My mind turned blank. It was just the screen, myself, and a lot of confusion. If I could describe my feeling at that point, it was the equivalent of the perplexity a toddler felt when playing peek-a-boo without understanding that objects out of sight had not necessarily vanished. I maintained my standing posture for about a minute before I heard yells from behind telling me to get out of the way. Most definitely from my sibling and mother. I returned to my seat, kicking my brother on the way. 

Do you see the TV?”, I  asked. His cackle — while still facing the screen — gave me my answer. 

Now, fifteen years later, when I look back on that day, I am tempted to do more than just recall what happened. I ask myself if I felt fear at that moment. Was I afraid? Did I realize how monumental cloudy eyesight was as a red flag? The funny thing is, while 21-year-old me might have felt fear if I happened to experience this now, seven-year-old me was not afraid. At that moment — after accepting the confusion of realizing that only I could see the world as a mess of colors — I think my primary thought was that I was special, that this was somehow the beginning of my superhero origin story. Unlike the time I had willingly put my hands in a basin of spiders so I could get bitten and evolve into Spiderman, I felt the universe, this time, was allocating me my unique superpower, though I had questioned at some point why this power was so lame. After a week of cloudy vision and missing out on watching TV, I think the next thing I felt was frustration. Frustration at how difficult life had become. Frustration that my superpower was not making me stronger. Frustration about how long this was supposed to last.

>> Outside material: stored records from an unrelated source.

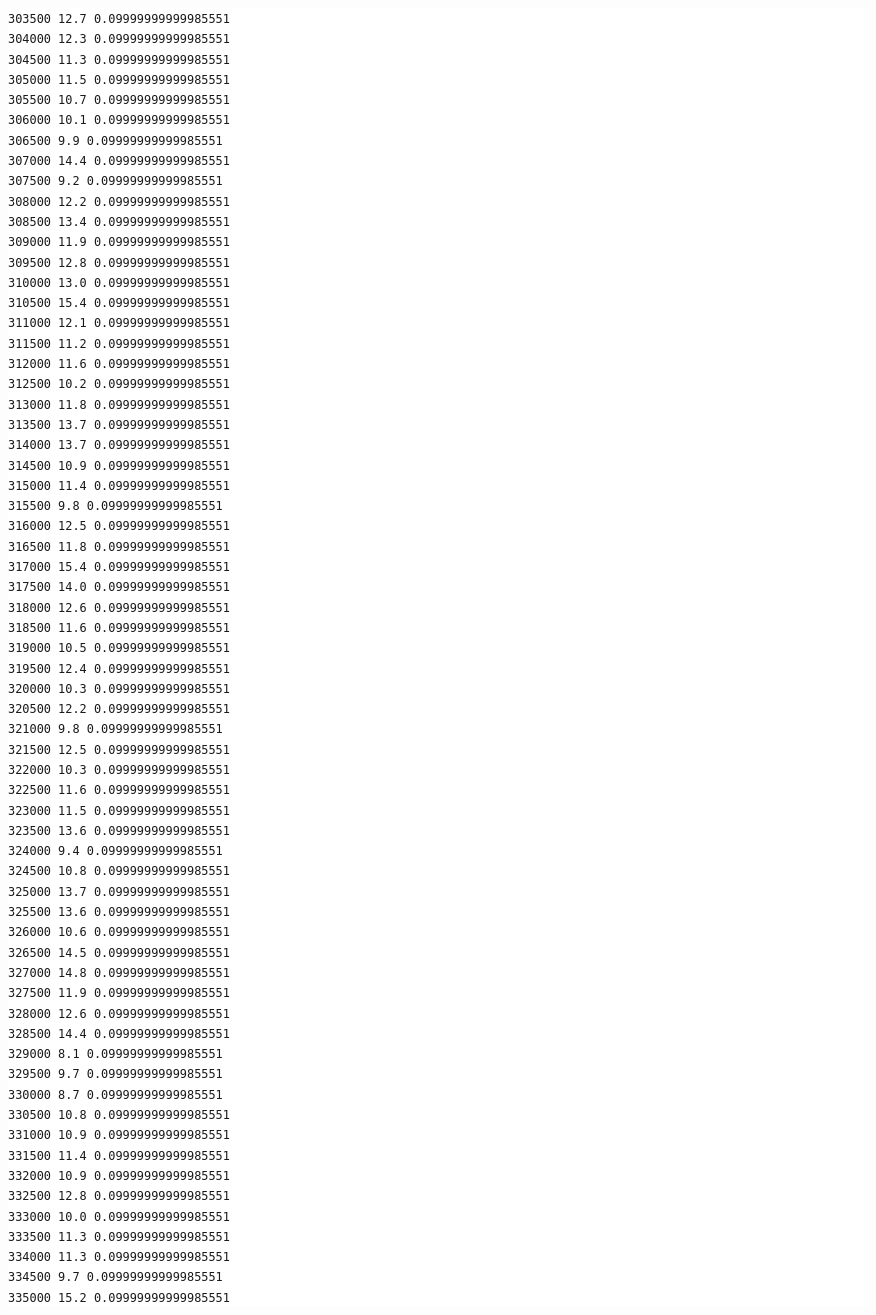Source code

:     303500 12.7 0.09999999999985551
    304000 12.3 0.09999999999985551
    304500 11.3 0.09999999999985551
    305000 11.5 0.09999999999985551
    305500 10.7 0.09999999999985551
    306000 10.1 0.09999999999985551
    306500 9.9 0.09999999999985551
    307000 14.4 0.09999999999985551
    307500 9.2 0.09999999999985551
    308000 12.2 0.09999999999985551
    308500 13.4 0.09999999999985551
    309000 11.9 0.09999999999985551
    309500 12.8 0.09999999999985551
    310000 13.0 0.09999999999985551
    310500 15.4 0.09999999999985551
    311000 12.1 0.09999999999985551
    311500 11.2 0.09999999999985551
    312000 11.6 0.09999999999985551
    312500 10.2 0.09999999999985551
    313000 11.8 0.09999999999985551
    313500 13.7 0.09999999999985551
    314000 13.7 0.09999999999985551
    314500 10.9 0.09999999999985551
    315000 11.4 0.09999999999985551
    315500 9.8 0.09999999999985551
    316000 12.5 0.09999999999985551
    316500 11.8 0.09999999999985551
    317000 15.4 0.09999999999985551
    317500 14.0 0.09999999999985551
    318000 12.6 0.09999999999985551
    318500 11.6 0.09999999999985551
    319000 10.5 0.09999999999985551
    319500 12.4 0.09999999999985551
    320000 10.3 0.09999999999985551
    320500 12.2 0.09999999999985551
    321000 9.8 0.09999999999985551
    321500 12.5 0.09999999999985551
    322000 10.3 0.09999999999985551
    322500 11.6 0.09999999999985551
    323000 11.5 0.09999999999985551
    323500 13.6 0.09999999999985551
    324000 9.4 0.09999999999985551
    324500 10.8 0.09999999999985551
    325000 13.7 0.09999999999985551
    325500 13.6 0.09999999999985551
    326000 10.6 0.09999999999985551
    326500 14.5 0.09999999999985551
    327000 14.8 0.09999999999985551
    327500 11.9 0.09999999999985551
    328000 12.6 0.09999999999985551
    328500 14.4 0.09999999999985551
    329000 8.1 0.09999999999985551
    329500 9.7 0.09999999999985551
    330000 8.7 0.09999999999985551
    330500 10.8 0.09999999999985551
    331000 10.9 0.09999999999985551
    331500 11.4 0.09999999999985551
    332000 10.9 0.09999999999985551
    332500 12.8 0.09999999999985551
    333000 10.0 0.09999999999985551
    333500 11.3 0.09999999999985551
    334000 11.3 0.09999999999985551
    334500 9.7 0.09999999999985551
    335000 15.2 0.09999999999985551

Then I went around telling people that I had superpowers that made my eyes hurt and that I could barely see a thing. But just like anyone would react to a seven-year-old telling people that they had superpowers, the general reaction to whatever complaint I voiced was to dismiss it as children’s gibberish. And sometimes, I too would ask myself if I was speaking gibberish and if my eyes were not as bad as I was making them out to be. 

But even with the frustration and the disbelief of other people, I felt no fear because I do not think I understood with full force what I was going through. That was until of course I woke up one day and my left eye went blind… no color, no light, just a pupil that no longer sat at the center of my eye. My mother screamed so much that I realized my situation was something to fear: much like how children who fall only cry when their parents make a fuss about their fall. Once the gateway for fear was opened, I think everything else about my eyesight made me fear. When I sat in the hospital with the realization that my supposed superpower was a medical condition, I was so scared, not because of what the doctor said, but because of how my parents reacted to it. And how, as the protagonist of this predicament, nobody bothered talking to me about my condition — the lack of knowledge made me fear more. In the endless fear, all I could grasp on to was the diagnosis of Glaucoma and the conclusion that I had been sick all along. But even with those pieces of certainty, the uncertainty surrounding what my future would look like sat heavily on my chest, and it still stays uncomfortably in my chest in 2021.

Like every other time I have had to talk about my vision, I reach the point where there is nothing left to say. It seems odd to stop, and yet I tell myself that not all of my stories need to have a neatly tied ribbon to end them if my life is still being unraveled. And so, I end.